Emma is known by many who followed her story on Facebook after Mowbray resident, Marianne McLean, posted her family’s struggle to find the puppy online. Emma fled from the vet, shocked herself on an electric fence and hid out in the Liesbeeck canal in Observatory.
Ms McLean has since created a children’s book called Finding Emma, about her dog’s struggle on the river bank.
“The little puppy was brought into the world by my daughter who’s a vet in Robertson.
She joined our family as our new favourite little person and before she turned one, she was meant to be spayed.
“We took her to the vet, but she escaped and shocked herself on the electric fence before running straight into morning traffic from Mowbray to Observatory.
“When we heard about it, everyone went on foot to search for her. She hid for five weeks, terrified, traumatised and completely disorientated before finally being captured in a leopard trap as the only means of breaking her spell of terror. We even got a dog whisperer out who said that we shouldn’t try too hard to get her out because she is terrified of people,” said Ms McLean.

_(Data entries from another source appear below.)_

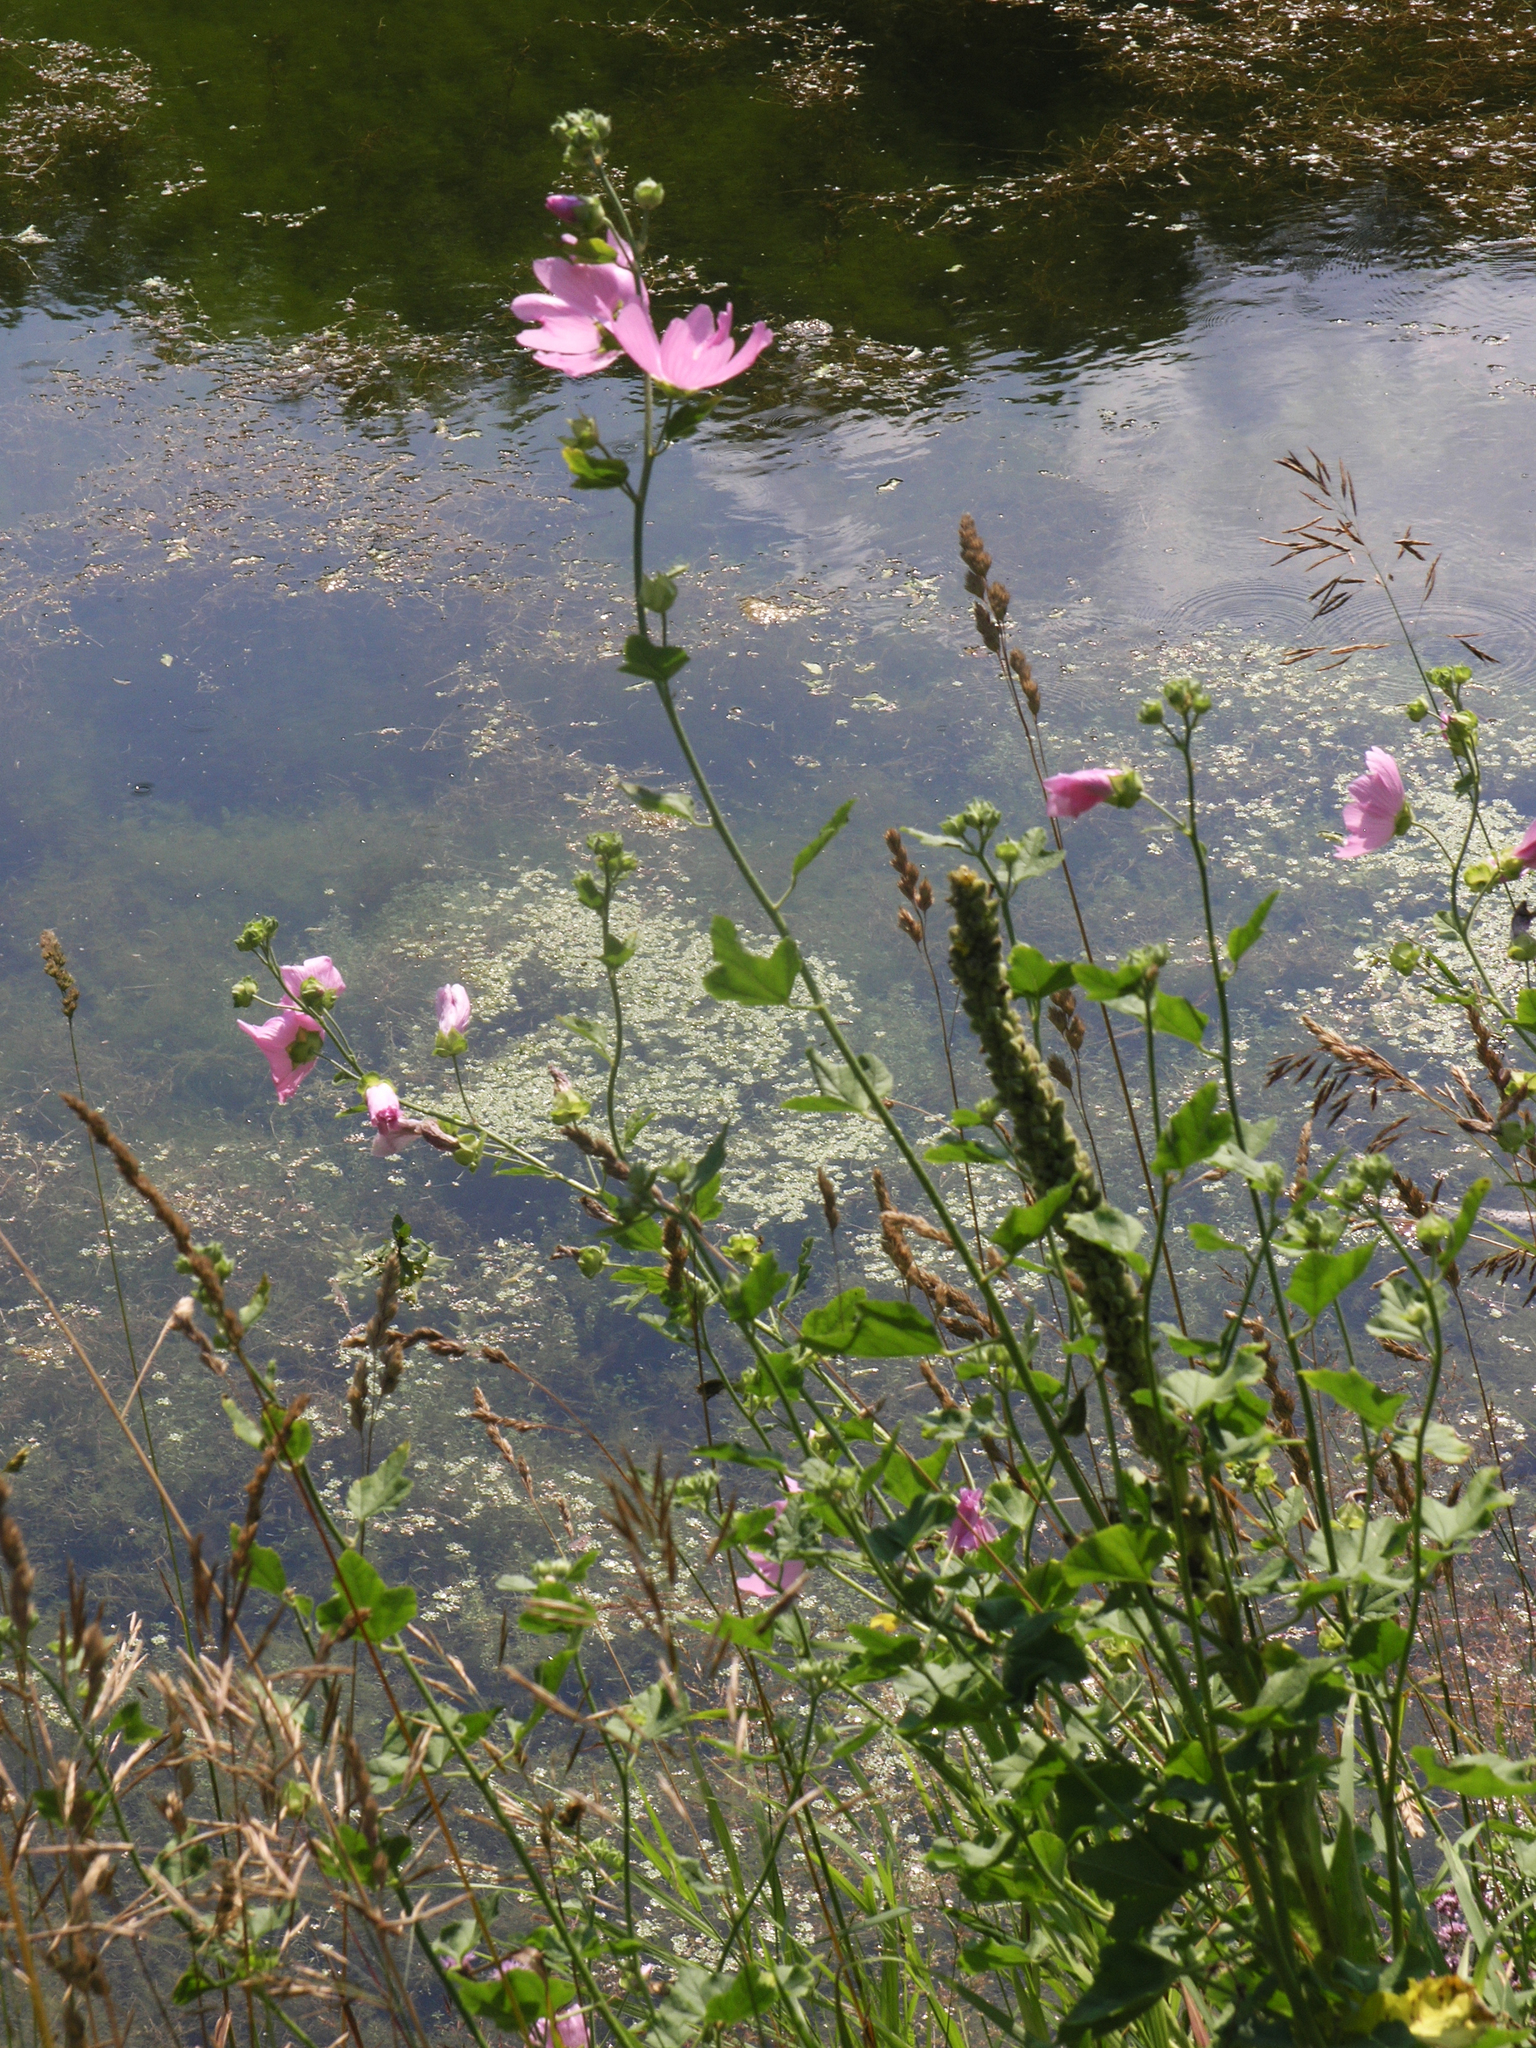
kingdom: Plantae
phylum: Tracheophyta
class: Magnoliopsida
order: Malvales
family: Malvaceae
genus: Malva
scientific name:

After spending every evening with Emma on the Liesbeeck’s banks, the family managed to lure her into a leopard trap containing food. Once she became familiar with walking into the trap to collect food each day, she was eventually rescued.
After hearing the reaction from people about how emotional they were when Emma finally returned home, McLean was encouraged to write Emma’s tale.
The children’s book has 77 pages and 38 illustrations done by her sisters, Cecilia Pienaar and Elisabeth Martens.
“We’ve already had positive feedback from children at the age of three years old who enjoyed the book, to those aged 82 who read it and cried over it. All proceeds from the sale on each book will go to the recently formed John Moore Animal Welfare Foundation.”